Problem requirements »
Please keep pictures out of the copy, and print exactly the lines from the one containing "border-radius: 15px ->" through the end of the records.

--

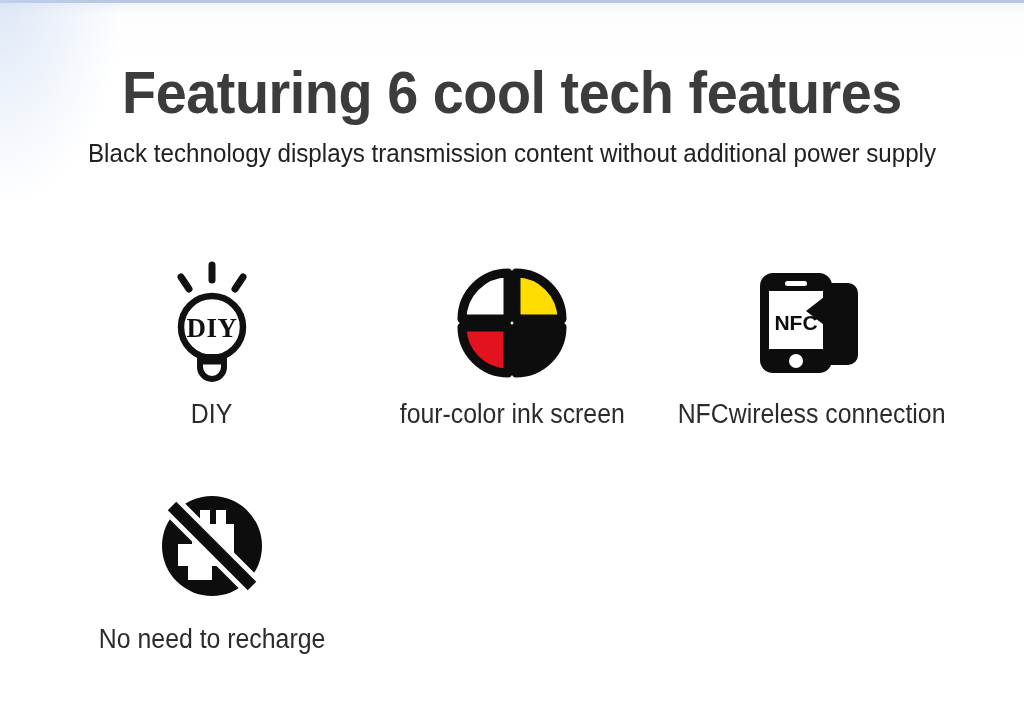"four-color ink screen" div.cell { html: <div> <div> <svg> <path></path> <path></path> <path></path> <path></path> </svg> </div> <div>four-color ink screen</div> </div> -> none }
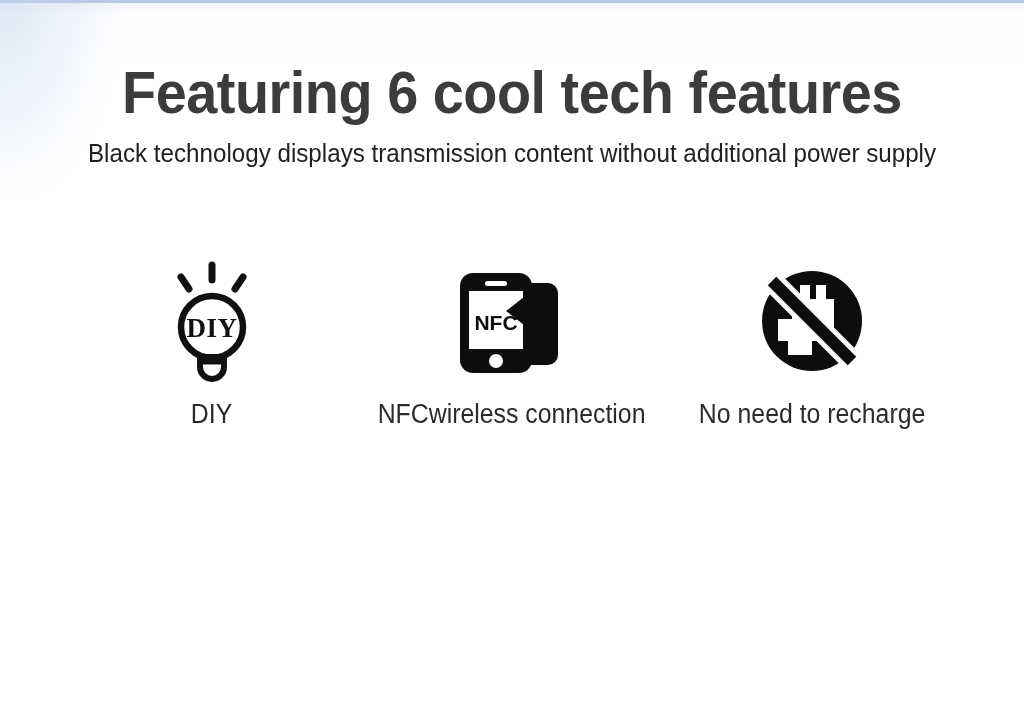"No need to recharge" div.cell { html: <div> <div> <svg> <defs> <mask> <rect></rect> <path></path> <line></line> </mask> </defs> <circle></circle> <line></line> </svg> </div> <div>No need to recharge</div> </div> -> none }
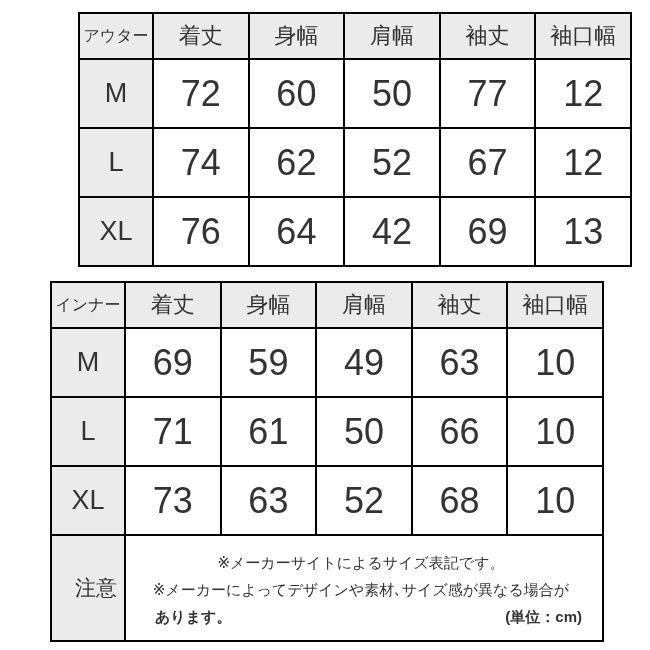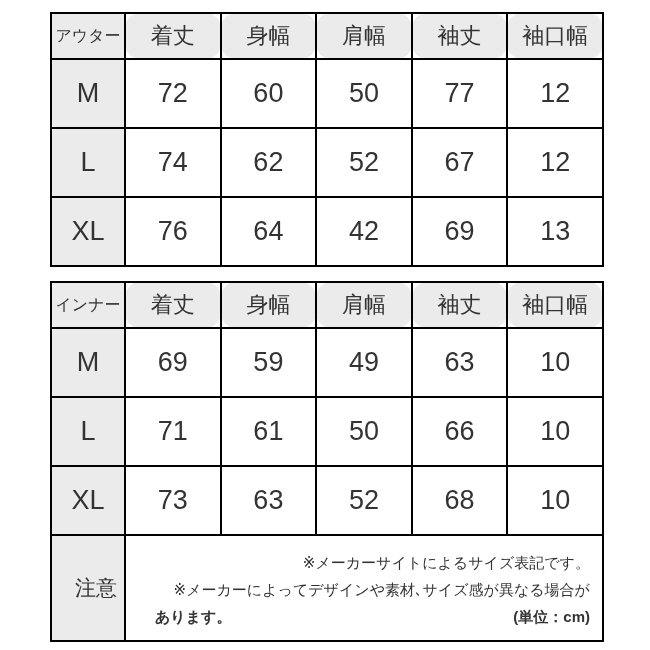"アウター" table.t-outer { margin-left: none -> 28px }
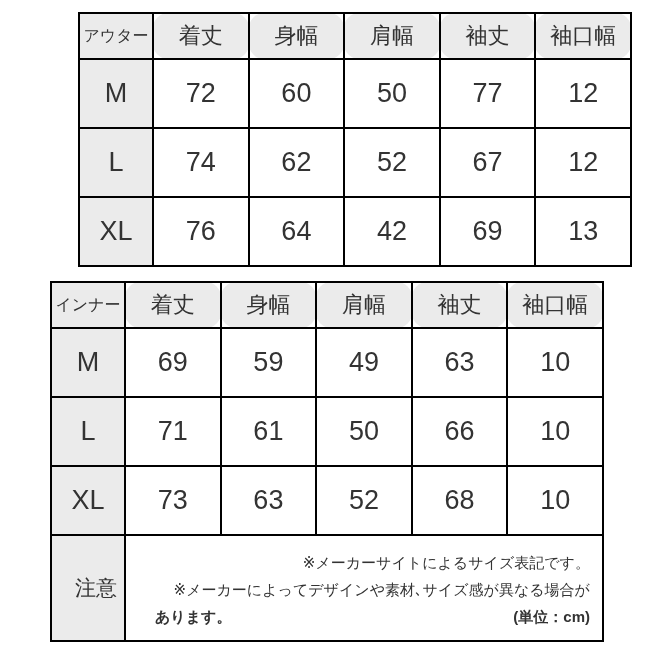"着丈" td.col-head { border-radius: 15px -> none }
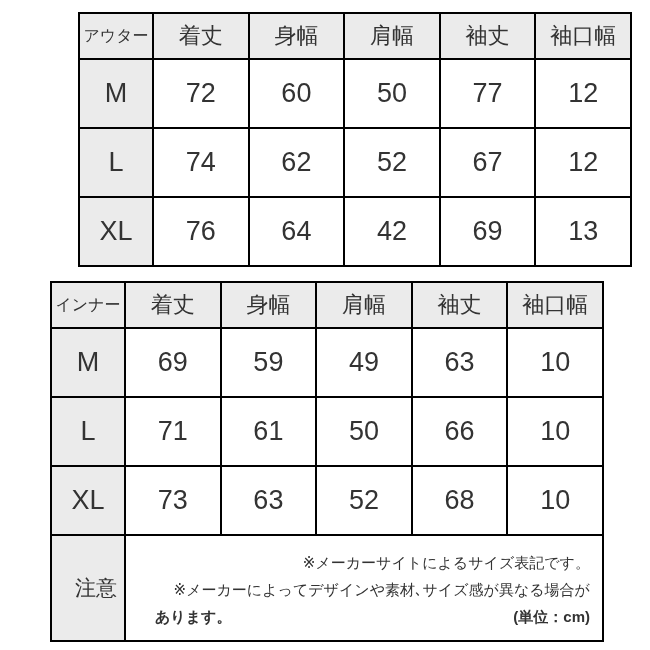"72" td.val-cell { font-size: 27px -> 36px }
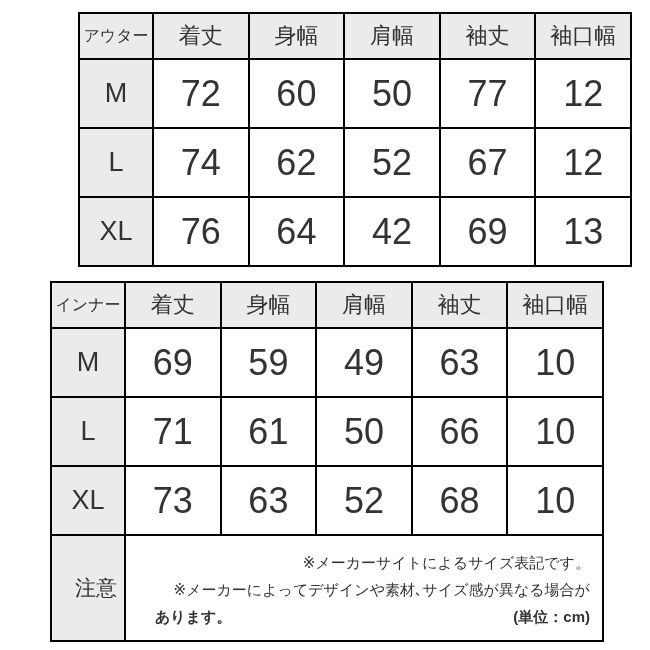"※メーカーサイトによるサイズ表記です。" td.note-cell { padding: 10px 12px 8px 14px -> 10px 20px 8px 14px; text-align: right -> center }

--

Exercise solution »
"着丈" td.col-head { border-radius: 15px -> none }
"72" td.val-cell { font-size: 27px -> 36px }
"※メーカーサイトによるサイズ表記です。" td.note-cell { padding: 10px 12px 8px 14px -> 10px 20px 8px 14px; text-align: right -> center }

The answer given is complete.